On leaving Parliament Gorton remained active in public life as a radio commentator and patron for marijuana law reform. After Bettina died in 1983, he married Nancy Home. Gorton was appointed a Privy Counsellor (1968), CH (1971), GCMG (1977) and an AC (1988). He re-joined the Liberal Party in 1979 and died in 2002.

June Yvonne Mendoza AO OBE
Australian portraitist and member of the Royal Society of Portrait Painters, June Mendoza (b. 1927) was born into a family of musicians in Melbourne. She toured with her mother, a pianist, from an early age performing small non-speaking parts for various musical productions. Inspired by her experiences on stage, she began to sketch the world around her, further honing her skills with life-drawing classes throughout her teenage years.

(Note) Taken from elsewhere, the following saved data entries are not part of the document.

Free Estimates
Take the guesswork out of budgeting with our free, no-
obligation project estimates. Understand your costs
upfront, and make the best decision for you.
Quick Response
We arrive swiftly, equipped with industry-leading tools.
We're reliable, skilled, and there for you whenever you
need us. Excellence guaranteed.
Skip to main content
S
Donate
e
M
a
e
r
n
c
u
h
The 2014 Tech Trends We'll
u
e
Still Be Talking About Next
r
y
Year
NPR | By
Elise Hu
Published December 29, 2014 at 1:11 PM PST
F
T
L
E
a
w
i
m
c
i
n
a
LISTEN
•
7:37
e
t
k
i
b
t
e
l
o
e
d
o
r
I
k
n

With academic portraiture her chosen genre, Mendoza forged a path as one of Australia’s pre-eminent portraitists, undertaking commissions of many notable figures across diverse fields including portraits of Her Majesty The Queen and other Royal Family members, foreign dignitaries, and personalities across the arts, music and business world. As well as portraits of leading Australian political figures, Mendoza was commissioned by the Historic Memorials Committee to capture a group portrait of the House of Representatives to commemorate their first sitting in the new Parliament House in 1988.6
 
John Grey Gorton
by June Yvonne Mendoza
1971
Oil on canvas

136.2 x 90.9 cm
Historic Memorials Collection, Parliament House Art Collection

References
1. Information in this biography has been taken from the following: : ‘Australia’s Prime Ministers: John Gorton’, National Archives of Australia; G Browne, ‘Gorton, Sir John Grey (1911–2002)’, The Biographical Dictionary of the Australian Senate Online Edition, Department of the Senate, Parliament of Australia, published first in hardcopy 2010; ‘Prime Ministers of Australia John Gorton’, National Museum of Australia; M Grattan, ed., Australian Prime Ministers, New Holland, Sydney, 2000, p. 306. Websites accessed 23 August 2021.
2. ‘John Gorton’s partner: Bettina Gorton’, National Archives of Australia, accessed 23 August 2021.
3. B Carroll, Australia’s Prime Ministers: From Barton to Howard, Rosenberg Publishing, Dural, 2004, p. 213.
4. ‘John Gorton: before office’, National Archives of Australia, accessed 24 August 2021.
5. P Williams, John Grey Gorton: Australian to the Bootheels, Connor Court Publishing, Redland Bay, 2020, p. 19.
6. Information in this biography has been taken from the following: ‘June Mendoza’, National Portrait Gallery; ‘June Mendoza: Portrait Artist’, artist website. Websites accessed 25 March 2021.